On an ordinary afternoon in Chicago recently, a driver was pulled over by the police. Initially, police say, they became suspicious because the driver appeared to be speeding when he passed the police station. When they gave chase, the driver is said to have nearly hit a police car before he was pulled over. Upon questioning, the officers report, they observed an open liquor bottle in the car and concluded that the driver was driving drunk.
So far, these events weren't so very unusual. Here in Washington State, people do get pulled over for alleged drunk driving, and it is not terribly uncommon for alcohol to be found in cars. A police chase is always a potentially hazardous situation. What happened next, however, was very unusual -- and certainly not the best response to a traffic stop.
According to police report, the driver allegedly offered the officers $5,000 if they would let him go.
"Where are you going to get $5,000 from?" one of the officers asked. In response, the driver apparently handed over a flash drive containing lists of Social Security numbers, credit card account numbers, and other financial information from an unknown source.
It is not clear yet whether the driver was authorized to have that information or just how, assuming for a moment that the details of the police report are full and accurate, he proposed to use it. The flash drive was given to the department's financial crimes unit for analysis.

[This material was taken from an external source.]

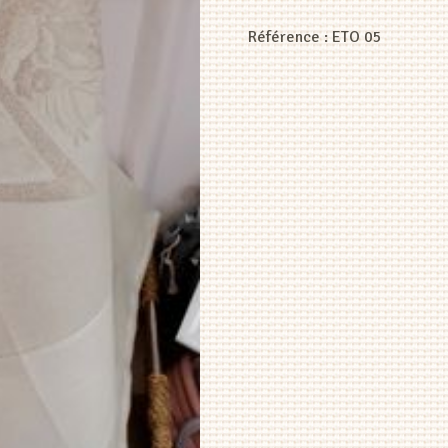
Référence :
ETO 05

Why such a large bribe? It may be because the driver had three prior DUI convictions and his driver's license had been revoked in 2001. He is apparently not eligible for a new license until 2021. Depending on his particular situation, he will probably be charged (as he likely would be in Washington) with felony DUI.
This case is an example of something that is typical in one way and very atypical in another. First, it is surprisingly common for habitual offenders to be convicted several times, perhaps for reasons of addiction. We see such cases in the news fairly frequently.
On the other hand, habitual offenders are not at all representative of the "typical" person arrested for DUI or even felony DUI. If you or someone you care about has been arrested for drunk driving, you know that's true -- you wouldn't try to bribe a police officer, would you?